The Goretex material that is used for most of the suit is lightweight and flexible. Harder wearing Cordura is used in selected high wear places such as the shoulders, wrists, knees, feet, and seat. Overall the design is fairly simple, with neoprene cones used to protect the latex seals at the wrists, as well as on the neck. This makes sense, and I prefer this simplicity to adjustable necks and wrist over protectors.

The design is completed with the addition of a small pocket on the left arm, a central drainage outlet to drain water that gets into the neoprene outer neck cone, and velcro tabs to seal the tunnel against the spray deck.

When worn as a separate dry cag, the zip at the bottom of the spray tunnel is protected by folding a flap over and sealing it with velcro. This will help prevent the zip becoming damaged when the top is being used without the trousers.

Using the Idol drysuit

Kokatat Idol Drysuit waist zip.

The waist zip seal on the Kokatat Idol drysuit.

Putting on the Idol drysuit requires a bit of a knack at first. But do not be put off by this as you will soon get the hang of it and be able to zip and unzip the suit with speed. There is no convenience zip because the separates come away so easily although I have to confess that I am not so sure how easily the zip can be connected again while wearing a spray deck.

Once the zip is done up, a task that does not require the help of others, another bonus, it is sealed with a screw on tab. At first this looks like it might get in the way and push against the body as it is quite bulky. However I can say without question that I did not notice it at any point while I was using the suit.

Once the suit was on the lightness and flexibility of the material became all the more apparent. I have not worn a drysuit that was as comfortable as this one. I have not tried Kokatat gear before, although I have been told by regular users that this is a trait of their dry cags and drysuits in general. Quite simply I did not know that I was wearing it. This is in part due to the cut, but also due to the lightness of the material.

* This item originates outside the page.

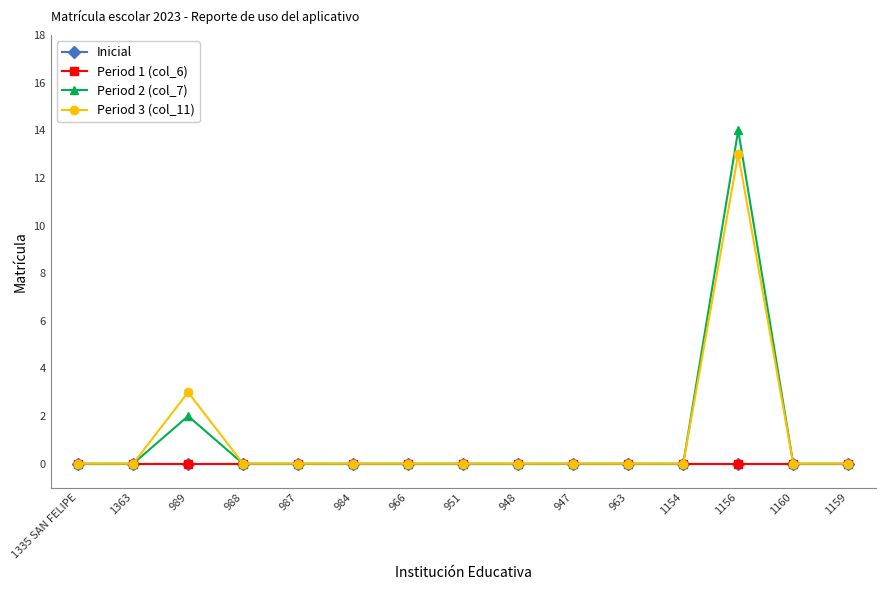

Which series has the widest spread of values?

Period 2 (col_7)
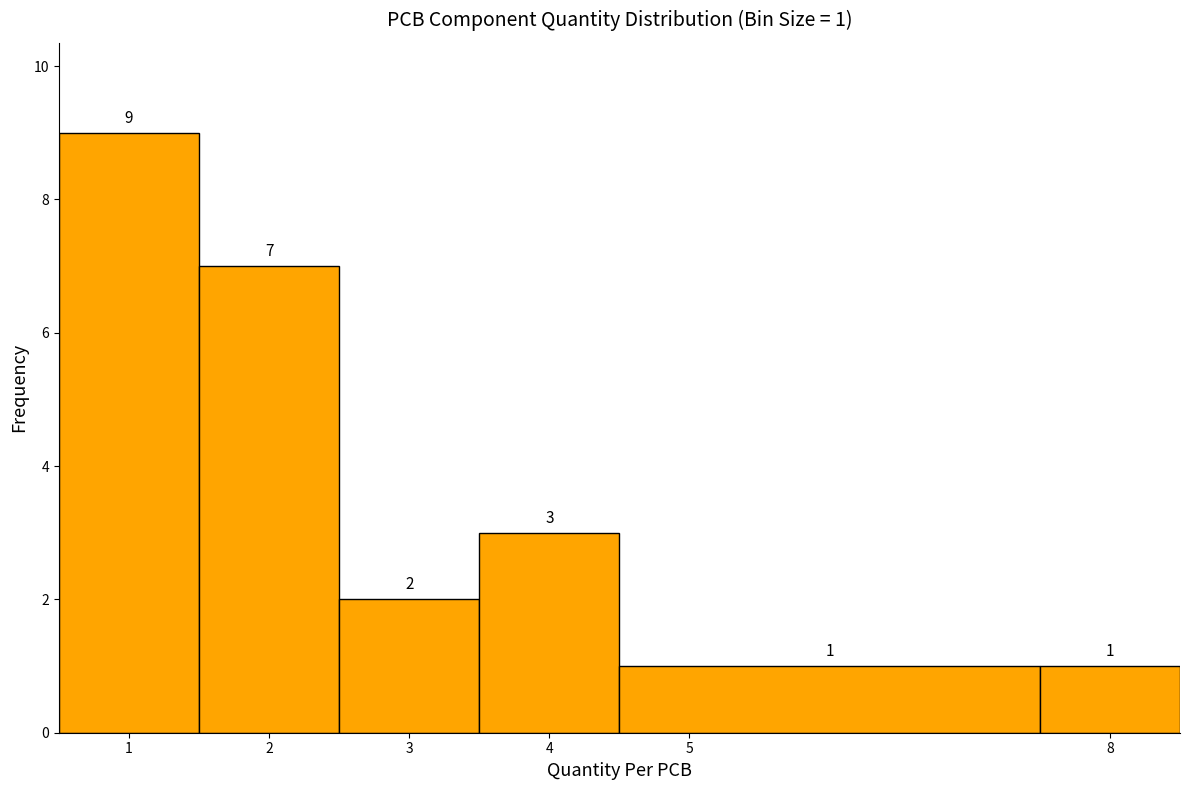

Over which range of the x-axis is the bar tallest?

0.5 to 1.5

It would be reasonable to ask how robust the material is as a result of this, but Kokatat drysuits are well proven to last and their warranty and repairs service is unparalleled. So I would not have thought that the longevity of the material is in question.

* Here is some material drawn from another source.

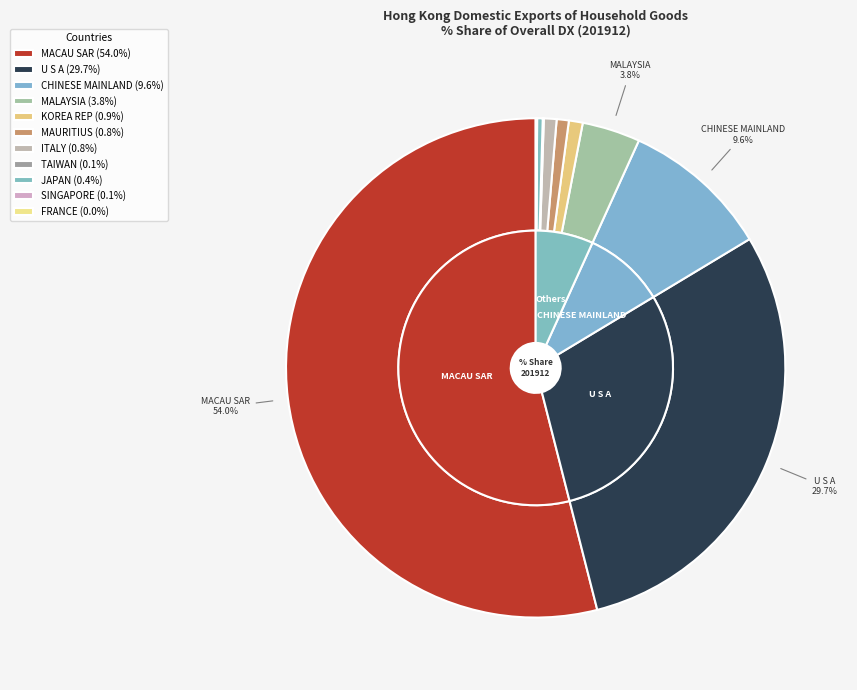

What is the largest slice in the pie chart?

MACAU SAR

At approaching £1000 this is not an inexpensive investment. However if the suit lasts a good 20 years or so, as many Kokatat suits have been known to, that’s around £50 per year. Even £100 per year for half that lifetime would appear to be worth it. I do have one caveat, though. And that is the wear and tear on the dry cag upper compared to the trousers should it be used all year round. Although given the construction of the suit it should not be difficult to be able to purchase the top separately as a replacement.

Conclusion

When the Kokatat Idol drysuit is released in January it will usher in a new way of thinking about drysuit design. Along with Typhoons new hinge design we will hopefully see more drysuits on the market with a similar freedom of movement and lighter weight. With its ease of movement, light weight, and useful design, I would certainly give serious consideration to the Idol when it is released. If only it came in colours that I liked!

Edit: I have been informed that the Idol is also available in yellow or dark blue top, with dark (grey or black) trousers, too.

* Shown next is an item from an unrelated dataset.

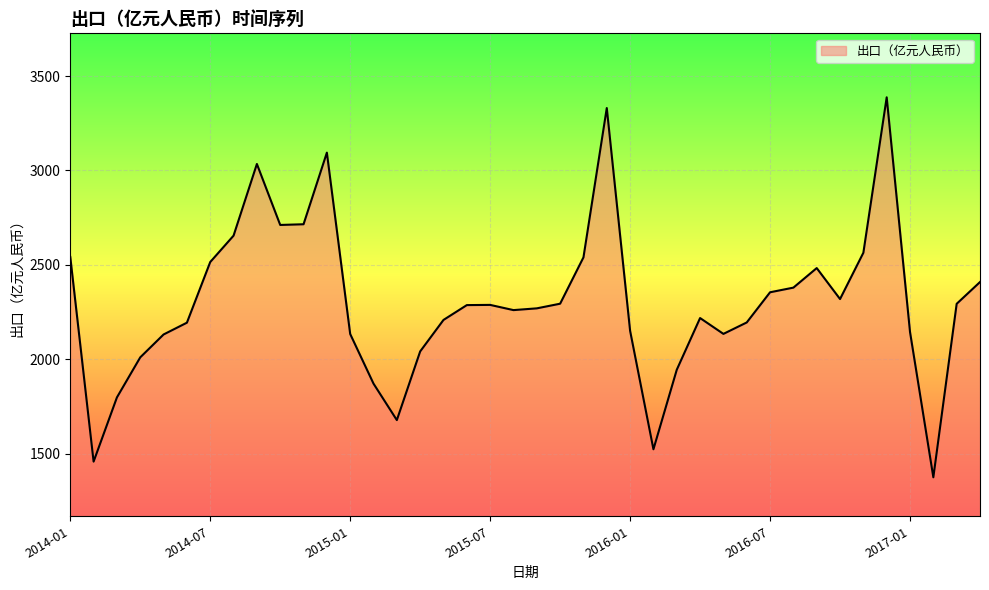

What is the minimum value shown in the chart?

1375.7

The Idol review sample was supplied by Canoe and Kayak Store Canoe and Kayak Store

One thought on “Kokatat Idol drysuit review

  1. I bitterly regret buying the Kokatat Idol. The zipper is a nightmare and is so hard to fully zip that it eliminates any convenience of the 2-piece design. In fact, even when I think it’s fully zipped, it’s not and if I take a swim I end up with several quarts of water in my suit. DO NOT BUY THE IDOL! I’d return mine if I could, but I thought in time I’d get used to the zipper. This is NOT going to happen and I don’t know what I’m going to use this upcoming winter for cold-water kayaking in the cold.